> **WHAT YOU ARE ASKED TO DO**: Skip the pictures. Retype exactly, and only, the lines between the line holding "York State Science" and the last line below, inclusive.

(Records contained in a dataset)
--------------------------------------------------
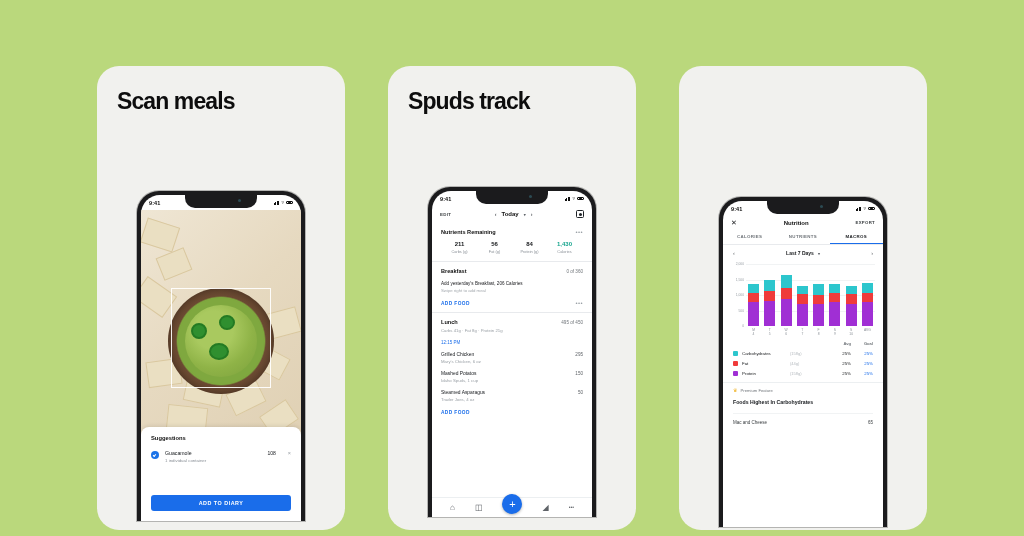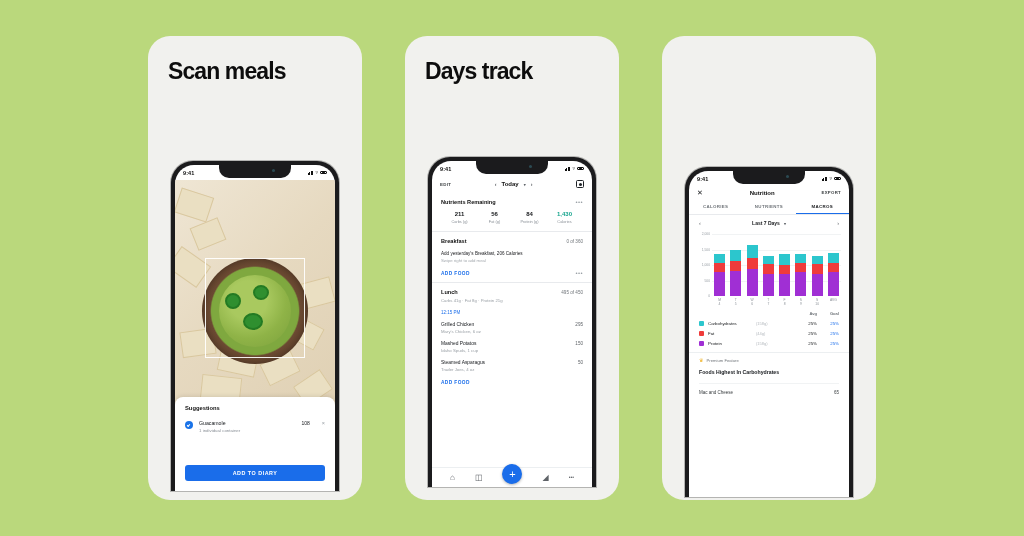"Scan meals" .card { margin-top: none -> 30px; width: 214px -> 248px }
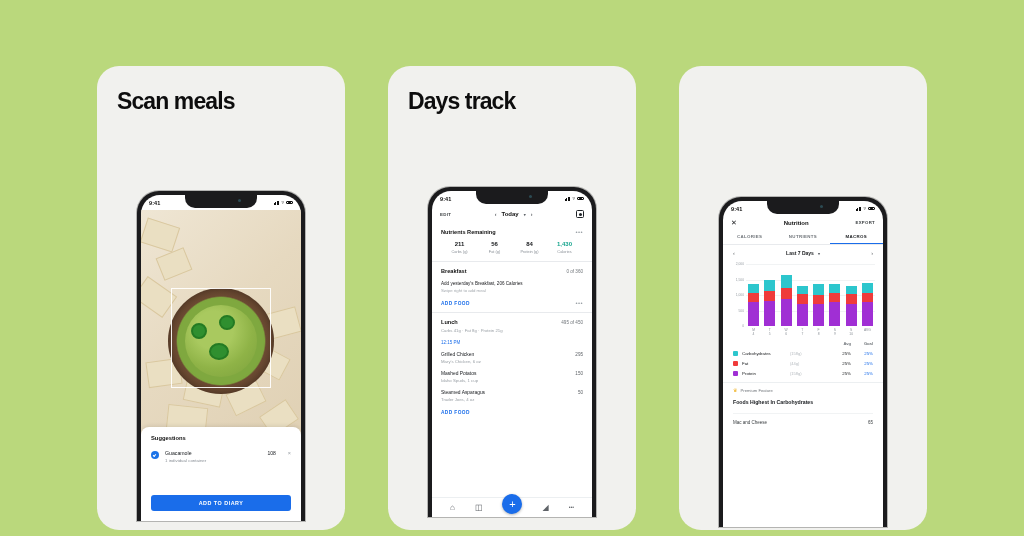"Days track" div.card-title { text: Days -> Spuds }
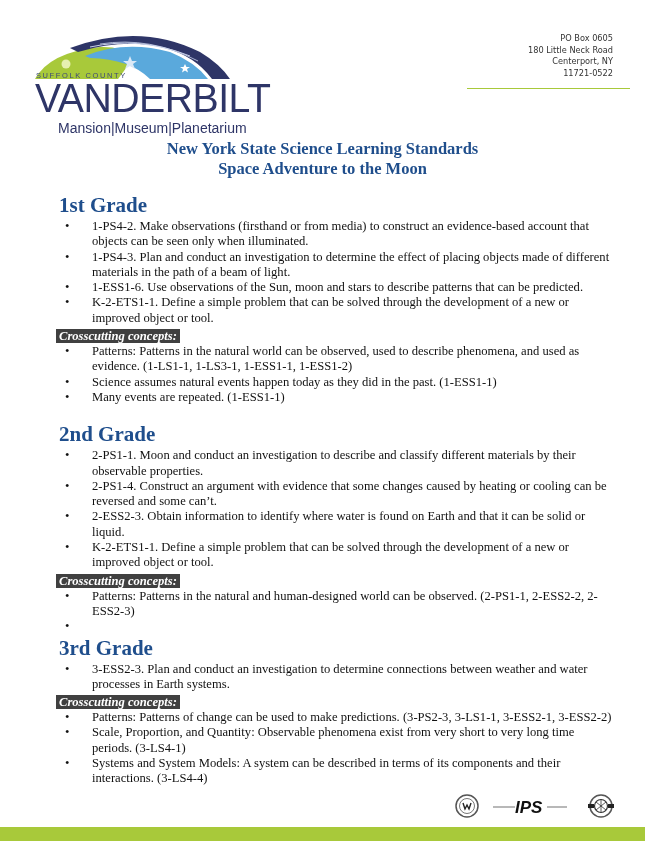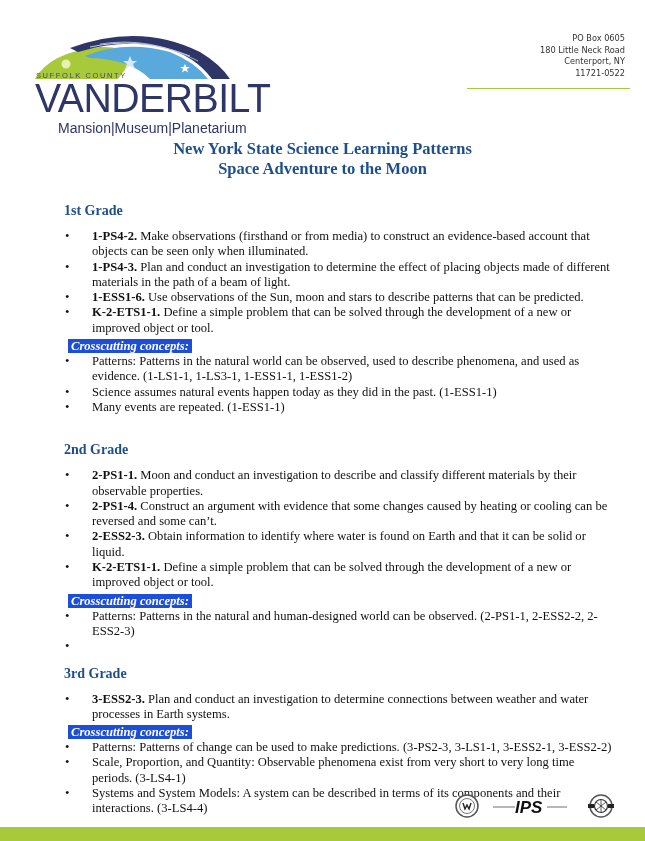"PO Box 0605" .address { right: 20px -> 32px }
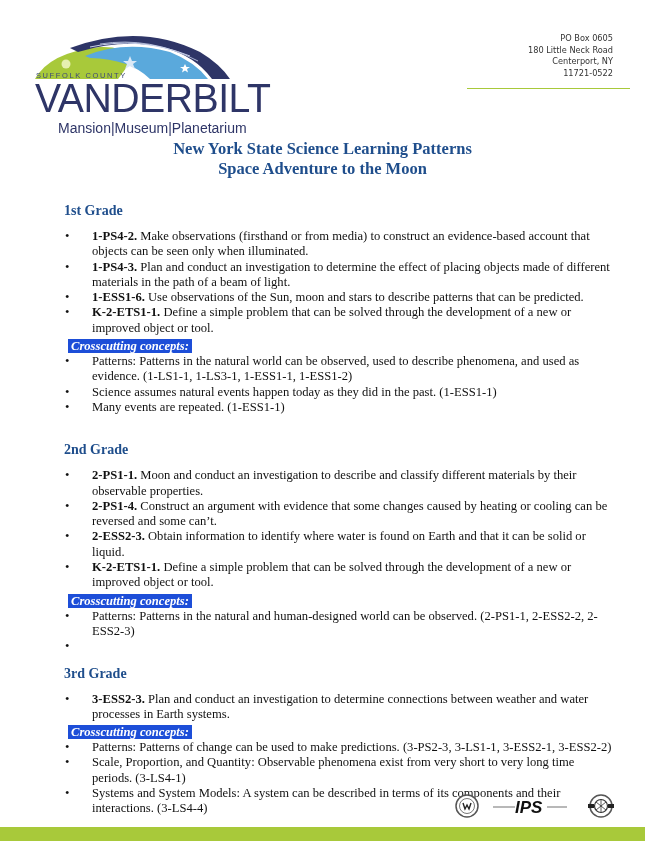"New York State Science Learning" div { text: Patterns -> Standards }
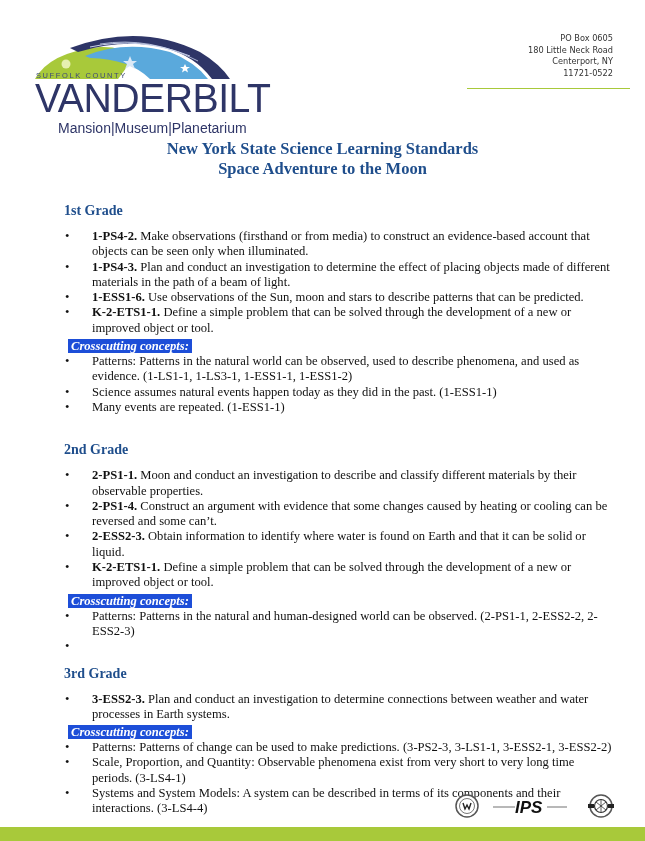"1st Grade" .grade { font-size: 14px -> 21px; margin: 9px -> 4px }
--------------------------------------------------
> **RESULT**:
"New York State Science Learning" div { text: Patterns -> Standards }
"1st Grade" .grade { font-size: 14px -> 21px; margin: 9px -> 4px }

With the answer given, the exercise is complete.